Here are some facts:
What makes a vaccine succesful?
- The disease is not asymptomatic
- No carriage
- No animal reservior
- Vaccine stability
- Large infectious dose of disease needed
There are three basic types of vaccine in use today:
Killed vaccines: These are preparations of the normal (wild type) infectious, pathogenic virus that has been rendered nonpathogenic, usually by chemical treatment such as with formalin that cross-links viral proteins.
Attenuated vaccines: These are live virus particles that grow in the vaccine recipient but do not cause disease because the vaccine virus has been altered (mutated) to a non-pathogenic form; for example, its tropism has been altered so that it no longer grows at a site that can cause disease.
Sub-unit vaccines: These are purified components of the virus, such as a surface antigen.
|VACCINES - GENERAL
Advantages of attenuated vaccines:
They activate all phases of immune system. They elicit humoral IgG and local IgA.
They raise immune response to all protective antigens. Inactivation, such as by formaldehyde in the case of the Salk vaccine,may alter antigenicity.

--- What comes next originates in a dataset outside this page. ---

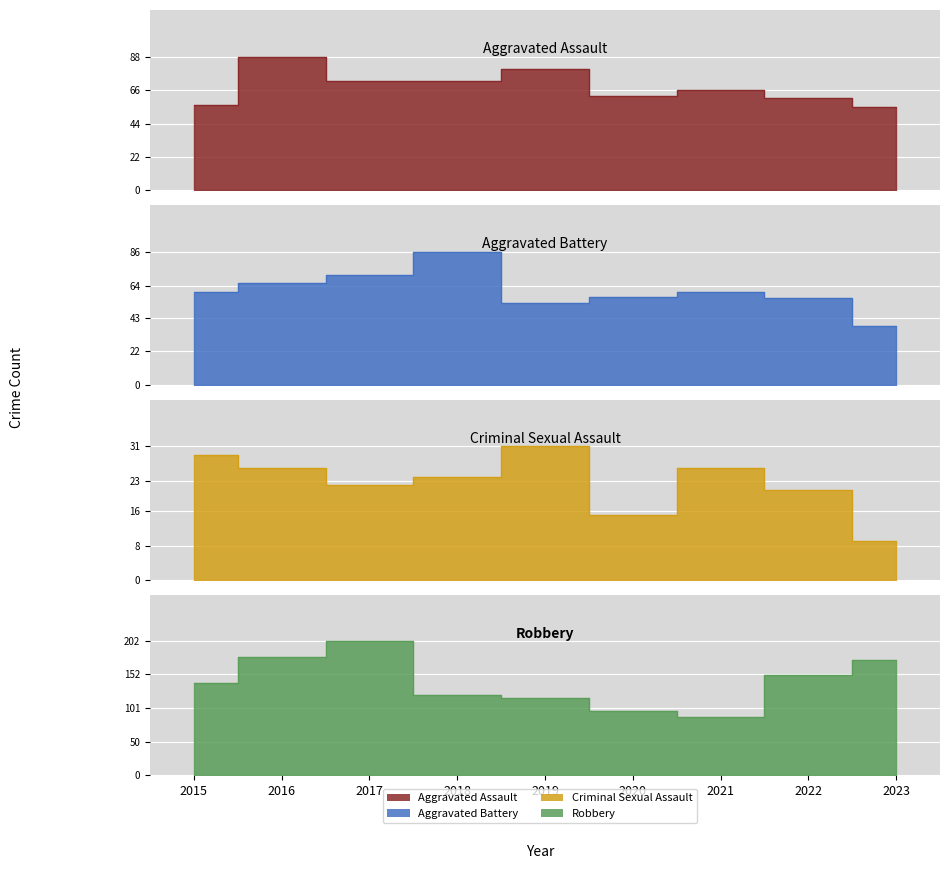

How many values in the Aggravated Assault series are below 66?

4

They offer more durable immunity and are more cross-reactive. Thus they stimulate antibodies against multiple epitope which are similar to those elicited by the wild type virus.
They cost less to produce.
They give quick immunity in majority of vaccinees.

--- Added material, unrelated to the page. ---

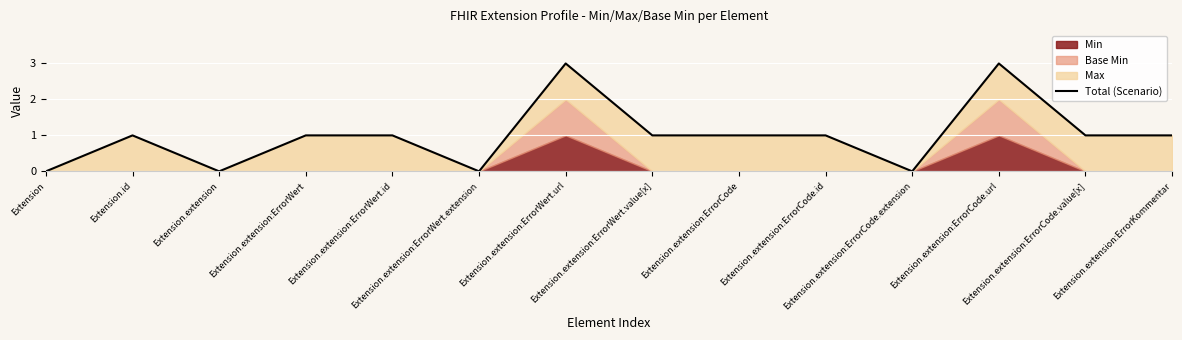

How many lines are shown in the chart?

1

In the cases of polio and adenovirus vaccines, administration is easy.
These vaccines are easily transported in the field.
They can lead to elimination of wild type virus from the community.
Disadvantages of Attenuated vaccine:
Mutation. This may lead to reversion to virulence (this is a major disadvantage).
Spread to contacts of vaccinee who have not consented to be vaccinated. (This could also be an advantage in communities where vaccination is not 100%). Spread of the vaccine virus that is not standardized and may be mutated.
Sometimes there is poor "take" in tropics.
Live viruses are a problem in immunodeficiency disease patients.
Advantages of inactivated vaccine:
- They give sufficient humoral immunity if boosters given.
- There is no mutation or reversion (This is a big advantage).
- They can be used with immuno-deficient patients.
- Sometimes they perform better in tropical areas.
Disadvantages of inactivated vaccines:
- Some vaccinees do not raise immunity.
- Boosters tend to be needed.
- There is little mucosal / local immunity (IgA).
- Higher cost.
- In the case of polio there is a shortage of monkeys.
- In the case of smallpox there have been failures in inactivation leading to immunization with virulent virus.